• Text excerpt
###

# Thread: finding max/min with Lagrange Multipliers

1. ## finding max/min with Lagrange Multipliers

Find the extreme values of f on the region described by the inequality. f(x,y) = 2x^2 + 3y^2 - 4x -9, x^2 + y^2 ≤ 16

I am very confused with the steps of how to approach these types of problems. I found..

-partial deriv of x: 4x-4
-partial deriv of y: 6y

Then, I followed an example in my book and found the critical point by setting those equations above to 0, getting x=1, y=0; so the point would be (1,0)

Then, use Lagrange multipliers like this

<4x-4, 6y>=λ(2x,2y)...
4x-4=λ2x
6y=λ2y
Here's where I get a little lost because I'm not really sure what to solve for (x,y, or λ?) and where/what I plug that into when I find it... I tried solving 6y=λ2y, getting λ = 3, then plugging it into x=4/4-2λ, but I don't think that's right.

Thank you so much for your help!

2. Originally Posted by juicysharpie
Find the extreme values of f on the region described by the inequality. f(x,y) = 2x^2 + 3y^2 - 4x -9, x^2 + y^2 ≤ 16

I am very confused with the steps of how to approach these types of problems. I found..

###

• Stored data
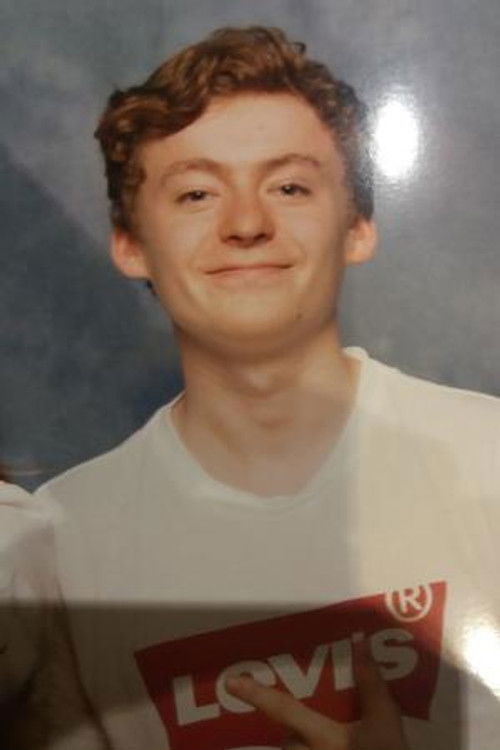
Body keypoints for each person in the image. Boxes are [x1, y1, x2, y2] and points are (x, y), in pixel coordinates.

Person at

###

• Exercise 1
In the forum thread on Lagrange multipliers, rewrite the paragraph that begins "Then, I followed an example in my book" in a single shorter sentence, keeping its main facts.
• Exercise 2
Quote the forum thread on Lagrange multipliers word for word, starting with "Then, use Lagrange" and going on through "for your help!".
• Exercise 3
Write what comes next in the forum thread on Lagrange multipliers, continuing from the point at which it stops.

• Answer section 1
Following an example in the book, the poster set both partial derivatives equal to zero and obtained x=1, y=0, giving the critical point (1,0).

• Answer section 2
Then, use Lagrange multipliers like this

<4x-4, 6y>=λ(2x,2y)...
4x-4=λ2x
6y=λ2y
Here's where I get a little lost because I'm not really sure what to solve for (x,y, or λ?) and where/what I plug that into when I find it... I tried solving 6y=λ2y, getting λ = 3, then plugging it into x=4/4-2λ, but I don't think that's right.

Thank you so much for your help!

• Answer section 3
-partial deriv of x: 4x-4
-partial deriv of y: 6y

Then, I followed an example in my book and found the critical point by setting those equations above to 0, getting x=1, y=0; so the point would be (1,0)

Then, use Lagrange multipliers like this

<4x-4, 6y>=λ(2x,2y)...
4x-4=λ2x
6y=λ2y
Here's where I get a little lost because I'm not really sure what to solve for (x,y, or λ?) and where/what I plug that into when I find it... I tried solving 6y=λ2y, getting λ = 3, then plugging it into x=4/4-2λ, but I don't think that's right.

Thank you so much for your help!

CB

3. 1 You should complete the square, it usually helps.
2 You need to examine the max/min in general and on the boundary.

4. I see no reason for using Lagrange Multipliers. You can, as matheagle suggests, complete the square to see that the boundary is an ellipse. After having found critical points inside the ellipse, reduce the function to a single variable on the boundary and look for critical points there.

An ellipse, $\frac{x^2}{a^2}+ \frac{y^2}{b^2}= 1$ or, equivalently, $b^2x^2+ a^2y^2= a^2b^2$ can be written in parametric equations x= a cos(t), y= b sin(t).

5. Originally Posted by matheagle
2 You need to examine the max/min in general and on the boundary.
The OP has already found the position of the minima interior to the feasible region.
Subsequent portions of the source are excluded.